| YOUR OBJECTIVE |
Without pictures, retype the following entries exactly.

(Collected data entries)
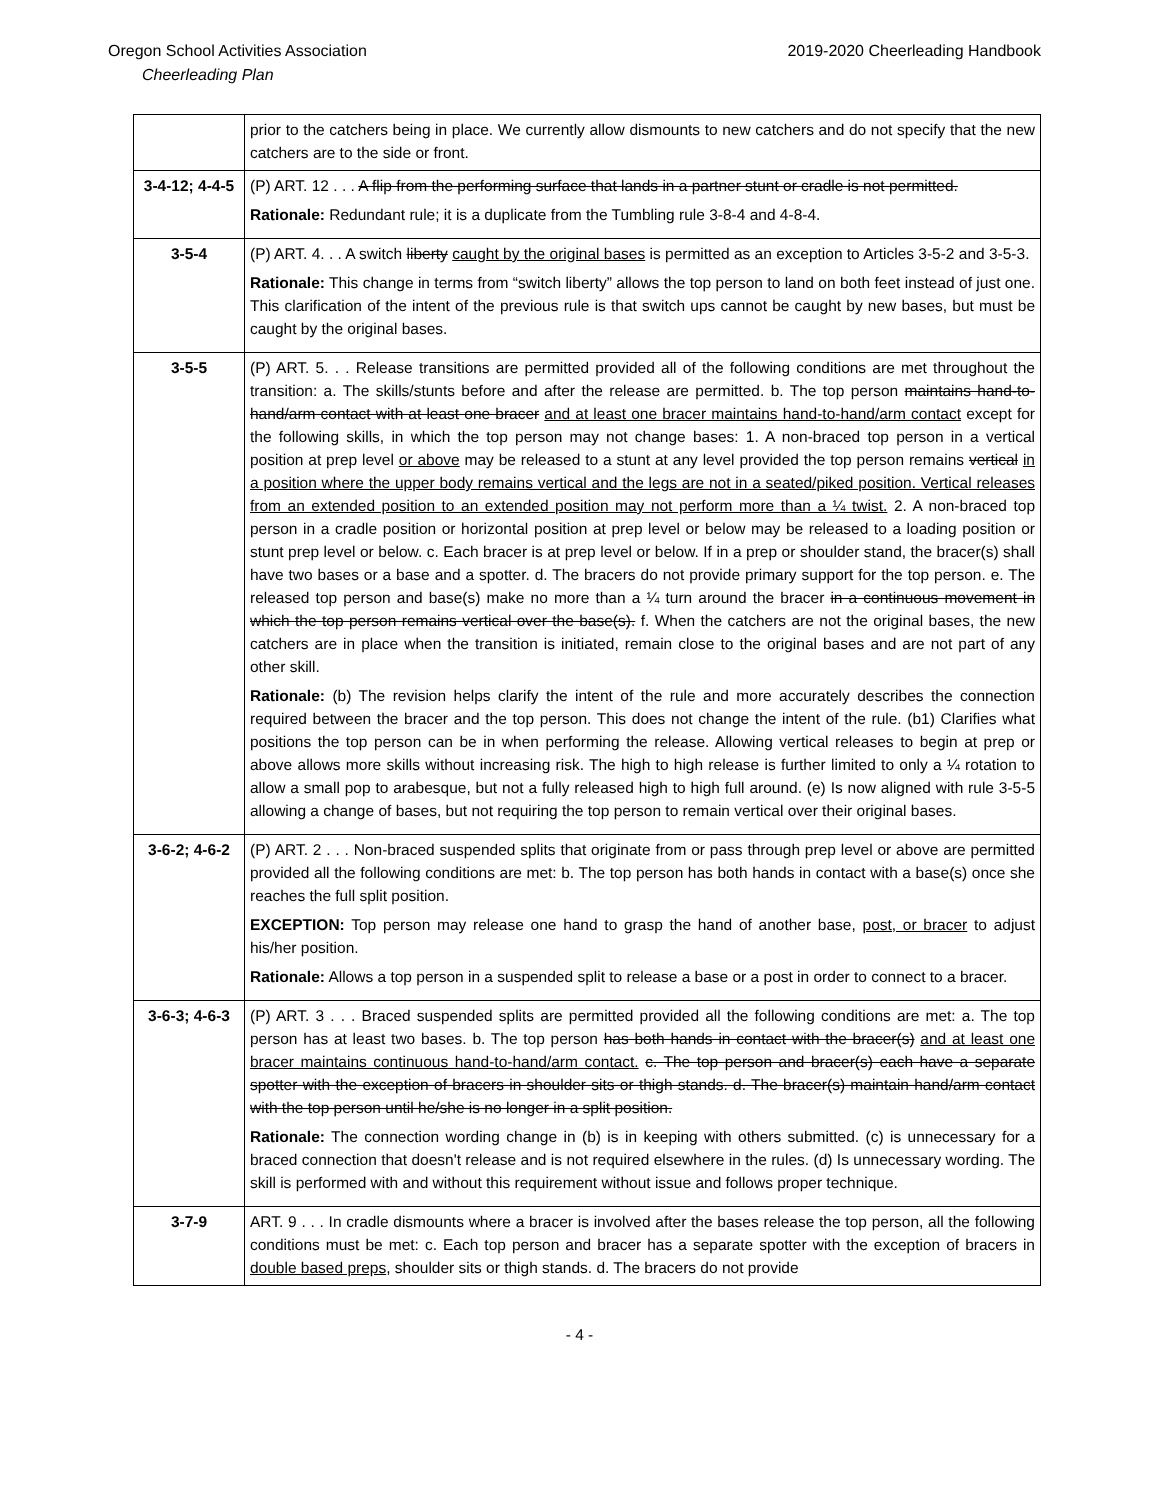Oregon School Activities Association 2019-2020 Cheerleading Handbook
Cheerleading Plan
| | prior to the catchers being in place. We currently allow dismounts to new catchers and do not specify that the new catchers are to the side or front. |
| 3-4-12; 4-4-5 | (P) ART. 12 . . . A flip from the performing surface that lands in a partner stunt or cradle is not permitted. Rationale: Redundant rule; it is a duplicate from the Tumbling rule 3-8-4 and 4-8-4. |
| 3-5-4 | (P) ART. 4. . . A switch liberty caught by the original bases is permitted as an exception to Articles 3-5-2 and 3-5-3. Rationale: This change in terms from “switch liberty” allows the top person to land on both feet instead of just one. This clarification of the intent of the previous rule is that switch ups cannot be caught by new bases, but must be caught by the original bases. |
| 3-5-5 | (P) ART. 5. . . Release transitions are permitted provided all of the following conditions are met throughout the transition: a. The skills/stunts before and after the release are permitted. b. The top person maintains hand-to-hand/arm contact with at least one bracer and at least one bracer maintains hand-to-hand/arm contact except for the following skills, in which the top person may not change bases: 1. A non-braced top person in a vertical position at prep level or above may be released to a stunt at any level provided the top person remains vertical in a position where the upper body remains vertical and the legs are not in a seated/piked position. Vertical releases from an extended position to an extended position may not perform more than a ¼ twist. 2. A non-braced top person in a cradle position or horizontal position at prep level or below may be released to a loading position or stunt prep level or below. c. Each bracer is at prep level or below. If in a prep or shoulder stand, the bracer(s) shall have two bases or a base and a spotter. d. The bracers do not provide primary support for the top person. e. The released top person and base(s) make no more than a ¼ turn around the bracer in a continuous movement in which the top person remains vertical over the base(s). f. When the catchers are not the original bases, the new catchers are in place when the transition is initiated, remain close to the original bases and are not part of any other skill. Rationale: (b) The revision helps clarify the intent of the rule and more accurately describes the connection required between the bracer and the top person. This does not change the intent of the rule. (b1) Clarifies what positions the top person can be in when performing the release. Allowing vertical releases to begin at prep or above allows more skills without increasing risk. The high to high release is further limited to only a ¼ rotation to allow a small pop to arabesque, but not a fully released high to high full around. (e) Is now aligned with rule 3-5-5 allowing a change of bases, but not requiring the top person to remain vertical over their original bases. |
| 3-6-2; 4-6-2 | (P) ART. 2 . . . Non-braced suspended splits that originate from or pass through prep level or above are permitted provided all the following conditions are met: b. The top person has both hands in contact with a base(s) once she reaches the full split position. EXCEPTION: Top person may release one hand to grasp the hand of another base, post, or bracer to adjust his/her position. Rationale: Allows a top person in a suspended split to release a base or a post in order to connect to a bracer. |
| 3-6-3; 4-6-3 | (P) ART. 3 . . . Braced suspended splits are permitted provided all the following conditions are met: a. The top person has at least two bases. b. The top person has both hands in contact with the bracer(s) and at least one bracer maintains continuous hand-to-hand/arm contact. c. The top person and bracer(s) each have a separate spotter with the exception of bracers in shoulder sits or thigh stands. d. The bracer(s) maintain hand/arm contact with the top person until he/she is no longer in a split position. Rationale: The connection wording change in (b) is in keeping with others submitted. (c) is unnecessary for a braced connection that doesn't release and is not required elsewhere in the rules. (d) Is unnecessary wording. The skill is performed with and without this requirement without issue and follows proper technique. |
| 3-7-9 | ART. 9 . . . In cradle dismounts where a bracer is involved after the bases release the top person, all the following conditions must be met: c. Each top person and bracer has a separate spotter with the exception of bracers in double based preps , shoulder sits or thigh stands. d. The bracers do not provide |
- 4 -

| RESPONSE BELOW |
Oregon School Activities Association 2019-2020 Cheerleading Handbook
Cheerleading Plan
| | prior to the catchers being in place. We currently allow dismounts to new catchers and do not specify that the new catchers are to the side or front. |
| 3-4-12; 4-4-5 | (P) ART. 12 . . . A flip from the performing surface that lands in a partner stunt or cradle is not permitted. Rationale: Redundant rule; it is a duplicate from the Tumbling rule 3-8-4 and 4-8-4. |
| 3-5-4 | (P) ART. 4. . . A switch liberty caught by the original bases is permitted as an exception to Articles 3-5-2 and 3-5-3. Rationale: This change in terms from “switch liberty” allows the top person to land on both feet instead of just one. This clarification of the intent of the previous rule is that switch ups cannot be caught by new bases, but must be caught by the original bases. |
| 3-5-5 | (P) ART. 5. . . Release transitions are permitted provided all of the following conditions are met throughout the transition: a. The skills/stunts before and after the release are permitted. b. The top person maintains hand-to-hand/arm contact with at least one bracer and at least one bracer maintains hand-to-hand/arm contact except for the following skills, in which the top person may not change bases: 1. A non-braced top person in a vertical position at prep level or above may be released to a stunt at any level provided the top person remains vertical in a position where the upper body remains vertical and the legs are not in a seated/piked position. Vertical releases from an extended position to an extended position may not perform more than a ¼ twist. 2. A non-braced top person in a cradle position or horizontal position at prep level or below may be released to a loading position or stunt prep level or below. c. Each bracer is at prep level or below. If in a prep or shoulder stand, the bracer(s) shall have two bases or a base and a spotter. d. The bracers do not provide primary support for the top person. e. The released top person and base(s) make no more than a ¼ turn around the bracer in a continuous movement in which the top person remains vertical over the base(s). f. When the catchers are not the original bases, the new catchers are in place when the transition is initiated, remain close to the original bases and are not part of any other skill. Rationale: (b) The revision helps clarify the intent of the rule and more accurately describes the connection required between the bracer and the top person. This does not change the intent of the rule. (b1) Clarifies what positions the top person can be in when performing the release. Allowing vertical releases to begin at prep or above allows more skills without increasing risk. The high to high release is further limited to only a ¼ rotation to allow a small pop to arabesque, but not a fully released high to high full around. (e) Is now aligned with rule 3-5-5 allowing a change of bases, but not requiring the top person to remain vertical over their original bases. |
| 3-6-2; 4-6-2 | (P) ART. 2 . . . Non-braced suspended splits that originate from or pass through prep level or above are permitted provided all the following conditions are met: b. The top person has both hands in contact with a base(s) once she reaches the full split position. EXCEPTION: Top person may release one hand to grasp the hand of another base, post, or bracer to adjust his/her position. Rationale: Allows a top person in a suspended split to release a base or a post in order to connect to a bracer. |
| 3-6-3; 4-6-3 | (P) ART. 3 . . . Braced suspended splits are permitted provided all the following conditions are met: a. The top person has at least two bases. b. The top person has both hands in contact with the bracer(s) and at least one bracer maintains continuous hand-to-hand/arm contact. c. The top person and bracer(s) each have a separate spotter with the exception of bracers in shoulder sits or thigh stands. d. The bracer(s) maintain hand/arm contact with the top person until he/she is no longer in a split position. Rationale: The connection wording change in (b) is in keeping with others submitted. (c) is unnecessary for a braced connection that doesn't release and is not required elsewhere in the rules. (d) Is unnecessary wording. The skill is performed with and without this requirement without issue and follows proper technique. |
| 3-7-9 | ART. 9 . . . In cradle dismounts where a bracer is involved after the bases release the top person, all the following conditions must be met: c. Each top person and bracer has a separate spotter with the exception of bracers in double based preps , shoulder sits or thigh stands. d. The bracers do not provide |
- 4 -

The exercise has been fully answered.